▸ **WORK ITEM**:
With the records in front of you, set every one of them down exactly.

━━━━━ MATERIAL PROVIDED

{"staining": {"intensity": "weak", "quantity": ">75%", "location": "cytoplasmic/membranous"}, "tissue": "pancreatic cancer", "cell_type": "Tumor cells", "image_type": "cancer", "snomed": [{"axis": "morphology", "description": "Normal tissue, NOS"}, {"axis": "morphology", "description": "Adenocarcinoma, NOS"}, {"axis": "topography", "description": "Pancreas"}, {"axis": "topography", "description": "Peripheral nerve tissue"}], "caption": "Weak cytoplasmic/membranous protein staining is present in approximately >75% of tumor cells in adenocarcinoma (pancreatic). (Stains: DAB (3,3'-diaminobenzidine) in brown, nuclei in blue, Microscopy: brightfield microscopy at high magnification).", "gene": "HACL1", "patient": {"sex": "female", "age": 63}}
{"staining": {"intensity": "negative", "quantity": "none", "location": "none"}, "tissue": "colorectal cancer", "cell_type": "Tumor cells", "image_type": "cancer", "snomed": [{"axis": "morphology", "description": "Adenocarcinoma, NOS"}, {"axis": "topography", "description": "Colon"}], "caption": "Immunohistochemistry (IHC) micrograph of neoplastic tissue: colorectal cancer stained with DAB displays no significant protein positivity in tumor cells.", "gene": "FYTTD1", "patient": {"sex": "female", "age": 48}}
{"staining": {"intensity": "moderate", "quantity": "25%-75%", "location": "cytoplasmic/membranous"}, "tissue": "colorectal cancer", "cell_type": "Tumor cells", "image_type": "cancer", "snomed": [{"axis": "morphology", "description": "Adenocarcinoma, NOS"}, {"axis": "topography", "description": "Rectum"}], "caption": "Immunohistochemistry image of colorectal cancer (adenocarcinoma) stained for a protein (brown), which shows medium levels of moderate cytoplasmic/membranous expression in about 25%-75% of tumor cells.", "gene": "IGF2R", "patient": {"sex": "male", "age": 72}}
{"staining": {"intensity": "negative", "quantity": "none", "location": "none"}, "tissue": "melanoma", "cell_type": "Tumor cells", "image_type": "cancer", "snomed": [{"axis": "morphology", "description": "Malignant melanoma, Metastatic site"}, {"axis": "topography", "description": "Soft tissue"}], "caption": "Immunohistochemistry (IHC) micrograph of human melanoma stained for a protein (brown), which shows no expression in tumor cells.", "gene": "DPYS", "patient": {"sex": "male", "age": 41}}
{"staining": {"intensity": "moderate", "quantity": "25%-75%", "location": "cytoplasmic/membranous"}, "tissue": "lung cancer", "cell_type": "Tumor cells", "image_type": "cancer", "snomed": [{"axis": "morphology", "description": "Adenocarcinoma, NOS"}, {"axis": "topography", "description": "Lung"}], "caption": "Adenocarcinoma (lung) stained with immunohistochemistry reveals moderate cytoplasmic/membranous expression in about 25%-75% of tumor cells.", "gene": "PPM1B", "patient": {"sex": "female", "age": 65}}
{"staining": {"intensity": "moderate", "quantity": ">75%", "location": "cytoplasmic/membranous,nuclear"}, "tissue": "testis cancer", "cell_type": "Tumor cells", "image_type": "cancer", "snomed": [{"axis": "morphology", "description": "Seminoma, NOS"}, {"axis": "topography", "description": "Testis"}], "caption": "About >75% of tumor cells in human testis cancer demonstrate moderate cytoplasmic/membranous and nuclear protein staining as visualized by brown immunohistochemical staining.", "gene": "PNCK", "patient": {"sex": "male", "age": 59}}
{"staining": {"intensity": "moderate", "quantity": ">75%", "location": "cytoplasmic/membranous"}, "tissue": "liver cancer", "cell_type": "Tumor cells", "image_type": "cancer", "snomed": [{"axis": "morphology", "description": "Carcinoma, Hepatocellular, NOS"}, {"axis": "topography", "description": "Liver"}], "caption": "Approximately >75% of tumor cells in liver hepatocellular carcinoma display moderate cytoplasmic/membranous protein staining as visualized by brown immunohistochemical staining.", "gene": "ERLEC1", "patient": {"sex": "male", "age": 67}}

━━━━━━━━━━

▸ **EXPECTED ANSWER**:
{"staining": {"intensity": "weak", "quantity": ">75%", "location": "cytoplasmic/membranous"}, "tissue": "pancreatic cancer", "cell_type": "Tumor cells", "image_type": "cancer", "snomed": [{"axis": "morphology", "description": "Normal tissue, NOS"}, {"axis": "morphology", "description": "Adenocarcinoma, NOS"}, {"axis": "topography", "description": "Pancreas"}, {"axis": "topography", "description": "Peripheral nerve tissue"}], "caption": "Weak cytoplasmic/membranous protein staining is present in approximately >75% of tumor cells in adenocarcinoma (pancreatic). (Stains: DAB (3,3'-diaminobenzidine) in brown, nuclei in blue, Microscopy: brightfield microscopy at high magnification).", "gene": "HACL1", "patient": {"sex": "female", "age": 63}}
{"staining": {"intensity": "negative", "quantity": "none", "location": "none"}, "tissue": "colorectal cancer", "cell_type": "Tumor cells", "image_type": "cancer", "snomed": [{"axis": "morphology", "description": "Adenocarcinoma, NOS"}, {"axis": "topography", "description": "Colon"}], "caption": "Immunohistochemistry (IHC) micrograph of neoplastic tissue: colorectal cancer stained with DAB displays no significant protein positivity in tumor cells.", "gene": "FYTTD1", "patient": {"sex": "female", "age": 48}}
{"staining": {"intensity": "moderate", "quantity": "25%-75%", "location": "cytoplasmic/membranous"}, "tissue": "colorectal cancer", "cell_type": "Tumor cells", "image_type": "cancer", "snomed": [{"axis": "morphology", "description": "Adenocarcinoma, NOS"}, {"axis": "topography", "description": "Rectum"}], "caption": "Immunohistochemistry image of colorectal cancer (adenocarcinoma) stained for a protein (brown), which shows medium levels of moderate cytoplasmic/membranous expression in about 25%-75% of tumor cells.", "gene": "IGF2R", "patient": {"sex": "male", "age": 72}}
{"staining": {"intensity": "negative", "quantity": "none", "location": "none"}, "tissue": "melanoma", "cell_type": "Tumor cells", "image_type": "cancer", "snomed": [{"axis": "morphology", "description": "Malignant melanoma, Metastatic site"}, {"axis": "topography", "description": "Soft tissue"}], "caption": "Immunohistochemistry (IHC) micrograph of human melanoma stained for a protein (brown), which shows no expression in tumor cells.", "gene": "DPYS", "patient": {"sex": "male", "age": 41}}
{"staining": {"intensity": "moderate", "quantity": "25%-75%", "location": "cytoplasmic/membranous"}, "tissue": "lung cancer", "cell_type": "Tumor cells", "image_type": "cancer", "snomed": [{"axis": "morphology", "description": "Adenocarcinoma, NOS"}, {"axis": "topography", "description": "Lung"}], "caption": "Adenocarcinoma (lung) stained with immunohistochemistry reveals moderate cytoplasmic/membranous expression in about 25%-75% of tumor cells.", "gene": "PPM1B", "patient": {"sex": "female", "age": 65}}
{"staining": {"intensity": "moderate", "quantity": ">75%", "location": "cytoplasmic/membranous,nuclear"}, "tissue": "testis cancer", "cell_type": "Tumor cells", "image_type": "cancer", "snomed": [{"axis": "morphology", "description": "Seminoma, NOS"}, {"axis": "topography", "description": "Testis"}], "caption": "About >75% of tumor cells in human testis cancer demonstrate moderate cytoplasmic/membranous and nuclear protein staining as visualized by brown immunohistochemical staining.", "gene": "PNCK", "patient": {"sex": "male", "age": 59}}
{"staining": {"intensity": "moderate", "quantity": ">75%", "location": "cytoplasmic/membranous"}, "tissue": "liver cancer", "cell_type": "Tumor cells", "image_type": "cancer", "snomed": [{"axis": "morphology", "description": "Carcinoma, Hepatocellular, NOS"}, {"axis": "topography", "description": "Liver"}], "caption": "Approximately >75% of tumor cells in liver hepatocellular carcinoma display moderate cytoplasmic/membranous protein staining as visualized by brown immunohistochemical staining.", "gene": "ERLEC1", "patient": {"sex": "male", "age": 67}}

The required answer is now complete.